諫言と切腹

 江戸時代、藩主の失政を批判するため忠臣は、「諫言」を行った。「諫言」は、藩主に対する「不忠」あるいは「裏切り」あるいは「反逆」とみなされ、「切腹」とセットになっている。
昔の話とばかりは言えない。
いまだに、日本人の「心性」に深く根付いていると思う。
もはや古い話だが、東大大学院教授の小佐古氏が内閣官房参与を辞任した。
政府から「任命」された「御用学者」が、政府の「方針」にたてをついたように見える。
この「御用学者」というところが、この話のミソだ。
原発反対の「学識者」ではないのだ。
この「諫言」の真実性は、疑いないように思える。
同様の内容の指摘は、既になされていたにもかかわらず、それは「政治的な「実現性」をもたなかった。
この教授の辞任劇以後、政府もしぶしぶ「失政」を認めざるをえない展開の出発点になっている。
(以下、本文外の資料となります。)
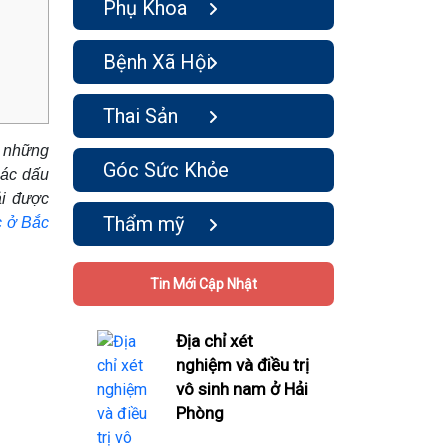
Phụ Khoa
Bệnh Xã Hội
Thai Sản
n những
Góc Sức Khỏe
các dấu
ải được
Thẩm mỹ
c ở Bắc
Tin Mới Cập Nhật
Địa chỉ xét
nghiệm và điều trị
vô sinh nam ở Hải
Phòng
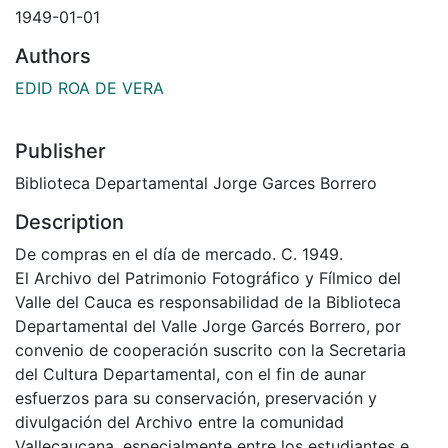
1949-01-01
Authors
EDID ROA DE VERA
Publisher
Biblioteca Departamental Jorge Garces Borrero
Description
De compras en el día de mercado. C. 1949.
El Archivo del Patrimonio Fotográfico y Fílmico del
Valle del Cauca es responsabilidad de la Biblioteca
Departamental del Valle Jorge Garcés Borrero, por
convenio de cooperación suscrito con la Secretaria
del Cultura Departamental, con el fin de aunar
esfuerzos para su conservación, preservación y
divulgación del Archivo entre la comunidad
Vallecaucana, especialmente entre los estudiantes e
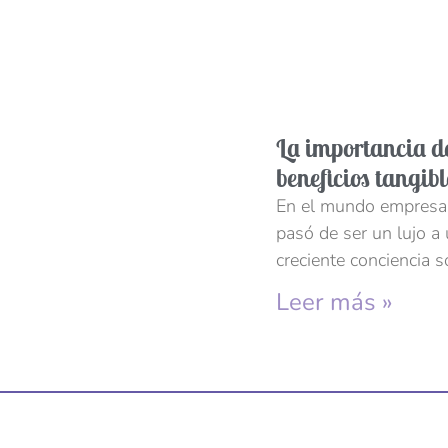
La importancia de
beneficios tangib
En el mundo empresari
pasó de ser un lujo a
creciente conciencia s
Leer más »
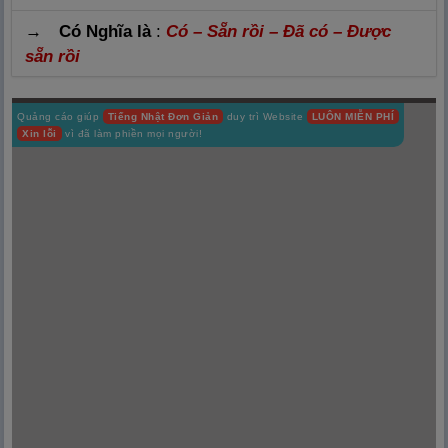
→ Có Nghĩa là
:
Có – Sẵn rồi – Đã có – Được
sẵn rồi
Quảng cáo giúp
Tiếng Nhật Đơn Giản
duy trì Website
LUÔN MIỄN PHÍ
Xin lỗi
vì đã làm phiền mọi người!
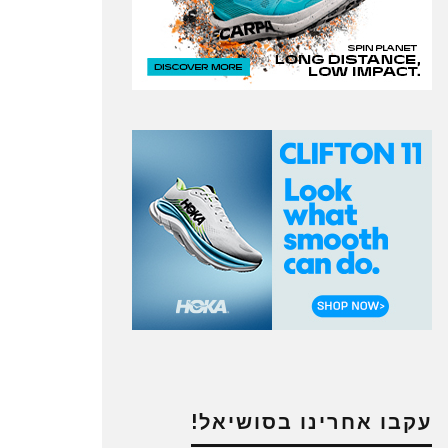
עקבו אחרינו בסושיאל!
あるいは、今も福島第一原発で指揮をとる吉田昌郎所長の例を挙げるべきかもしれない。
東電の内部にいながら、東電の経営陣に左遷あるいは処分覚悟で「現場」を守ろうとする「忠臣」たちだ。
この「忠臣」達が「不忠」を犯す時に生産されるものこそ「真実」ということになる。
同様に真実の指摘を誰か他の人がしたとしても、負け犬の遠吠えにしかならない。
実効性というか実現性がないのだから、自分は「真実」を言っているという自己満足しか手に入れられない。
もし、日本的な「政治風土」を問題にすべきとしたら、この「諫言と切腹」という「真実」の生産装置を解析すべきだろうと思いついた。
不思議な「からくり」であることは、間違いないように思う。